* [WHAT TO DO]:
(a) Express the listing as a two-column CSV with the columns field and value, covering everything from the start of the listing down to the line containing "order: Fabales", both ends included. Give one row per entry, with its text and its answer each in a single quoted field and any line breaks turned into spaces.
(b) Supply the next part of the text on Locard's principle, picking up right after its last sentence.

* [QUOTED TEXT]:
In forensic science, Locard's principle holds that the perpetrator of a crime will bring something into the crime scene and leave with something from it, and that both can be used as forensic evidence. Dr. Edmond Locard (1877–1966) was a pioneer in forensic science who became known as the Sherlock Holmes of Lyon, France. He formulated the basic principle of forensic science as: "Every contact leaves a trace". It is generally understood as "with contact between two items, there will be an exchange." Paul L. Kirk expressed the principle as follows:

Wherever he steps, whatever he touches, whatever he leaves, even unconsciously, will serve as a silent witness against him. Not only his fingerprints or his footprints, but his hair, the fibres from his clothes, the glass he breaks, the tool mark he leaves, the paint he scratches, the blood or semen he deposits or collects. All of these and more, bear mute witness against him. This is evidence that does not forget. It is not confused by the excitement of the moment. It is not absent because human witnesses are. It is factual evidence. Physical evidence cannot be wrong, it cannot perjure itself, it cannot be wholly absent. Only human failure to find it, study and understand it, can diminish its value.

Fragmentary or trace evidence is any type of material left at (or taken from) a crime scene, or the result of contact between two surfaces, such as shoes and the floor covering or soil, or fibres from where someone sat on an upholstered chair.

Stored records
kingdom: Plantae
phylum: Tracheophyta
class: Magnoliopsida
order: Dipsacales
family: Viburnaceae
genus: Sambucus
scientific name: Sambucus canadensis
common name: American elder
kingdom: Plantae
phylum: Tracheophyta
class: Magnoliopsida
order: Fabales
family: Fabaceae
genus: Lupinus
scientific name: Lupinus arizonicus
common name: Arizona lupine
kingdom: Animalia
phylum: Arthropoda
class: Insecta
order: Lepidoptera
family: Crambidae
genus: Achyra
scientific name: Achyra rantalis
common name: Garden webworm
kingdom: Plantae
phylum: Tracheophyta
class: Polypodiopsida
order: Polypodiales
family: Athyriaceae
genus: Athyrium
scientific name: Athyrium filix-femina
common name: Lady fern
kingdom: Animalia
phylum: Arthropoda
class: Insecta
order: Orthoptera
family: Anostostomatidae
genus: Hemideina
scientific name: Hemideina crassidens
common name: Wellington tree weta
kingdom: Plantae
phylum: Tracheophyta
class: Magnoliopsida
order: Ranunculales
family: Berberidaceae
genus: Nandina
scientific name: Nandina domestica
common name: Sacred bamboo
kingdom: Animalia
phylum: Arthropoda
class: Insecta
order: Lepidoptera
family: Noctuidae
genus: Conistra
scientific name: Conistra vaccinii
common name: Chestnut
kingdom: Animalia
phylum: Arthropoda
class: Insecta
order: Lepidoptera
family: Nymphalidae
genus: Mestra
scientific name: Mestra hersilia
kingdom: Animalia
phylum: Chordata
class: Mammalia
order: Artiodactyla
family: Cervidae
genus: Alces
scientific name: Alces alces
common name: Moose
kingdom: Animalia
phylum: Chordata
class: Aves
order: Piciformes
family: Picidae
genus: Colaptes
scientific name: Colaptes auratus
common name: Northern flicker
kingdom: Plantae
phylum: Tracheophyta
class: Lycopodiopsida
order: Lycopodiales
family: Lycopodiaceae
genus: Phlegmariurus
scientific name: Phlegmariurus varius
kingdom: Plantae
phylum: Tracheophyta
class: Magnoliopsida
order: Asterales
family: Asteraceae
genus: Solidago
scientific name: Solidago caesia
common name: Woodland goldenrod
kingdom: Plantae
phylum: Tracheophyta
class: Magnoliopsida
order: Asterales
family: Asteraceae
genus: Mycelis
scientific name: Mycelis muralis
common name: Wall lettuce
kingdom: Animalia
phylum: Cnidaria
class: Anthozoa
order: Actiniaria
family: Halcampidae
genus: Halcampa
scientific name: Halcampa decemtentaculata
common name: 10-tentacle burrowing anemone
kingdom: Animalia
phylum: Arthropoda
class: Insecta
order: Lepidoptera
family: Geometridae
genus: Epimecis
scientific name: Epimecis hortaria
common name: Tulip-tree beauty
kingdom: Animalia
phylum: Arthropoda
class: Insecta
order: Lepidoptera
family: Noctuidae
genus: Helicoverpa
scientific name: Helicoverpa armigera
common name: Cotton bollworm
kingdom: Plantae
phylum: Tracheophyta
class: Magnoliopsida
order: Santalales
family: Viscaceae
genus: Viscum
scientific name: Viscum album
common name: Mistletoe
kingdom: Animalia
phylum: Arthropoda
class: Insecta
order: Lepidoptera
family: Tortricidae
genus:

* [PER-TASK OUTPUTS]:
(a)
field,value
"kingdom:","Plantae"
"phylum:","Tracheophyta"
"class:","Magnoliopsida"
"order:","Dipsacales"
"family:","Viburnaceae"
"genus:","Sambucus"
"scientific name:","Sambucus canadensis"
"common name:","American elder"
"kingdom:","Plantae"
"phylum:","Tracheophyta"
"class:","Magnoliopsida"
"order:","Fabales"

(b)
When a crime is committed, fragmentary (or trace) evidence needs to be collected from the scene. A team of specialised police technicians goes to the scene of the crime and seals it off. They record video and take photographs of the crime scene, victim/s (if there are any) and items of evidence. If necessary, they undertake ballistics examinations. They check for foot, shoe, and tire mark impressions, plus hair as well as examine any vehicles and check for fingerprints – whole or partial.

Famous cases

The case studies below show how prevalent Locard's Exchange Principle is in each and every crime. The examples using Locard's Principle show not only how the transfer of trace evidence can tell the tale of what happened, but also how much care is required when collecting and evaluating trace evidence.

The Weimar children murders

Karola and Melanie Weimar, aged 5 and 7, lived with their parents, Reinhard and Monika, in Germany. They were reported missing on 4 August 1986. Their bodies were found on 7 August. They had been murdered.

Monika first said the children had breakfast, then went to a playground. Three weeks later she said they were already dead when she returned home the previous night: Reinhard was sitting on the edge of Karola's bed, weeping and confused; he then disposed of the bodies.

Both parents were suspected, but Monika was having an affair, and was seen where Melanie's body was later found. She was convicted, and after serving her sentence, was released in 2006.

Investigators determined what clothes Monika was wearing on 3 and 4 August, but not Reinhard's clothes, so only fibres from her clothing were identified on the children's bodies, yet they were also constantly in contact with him.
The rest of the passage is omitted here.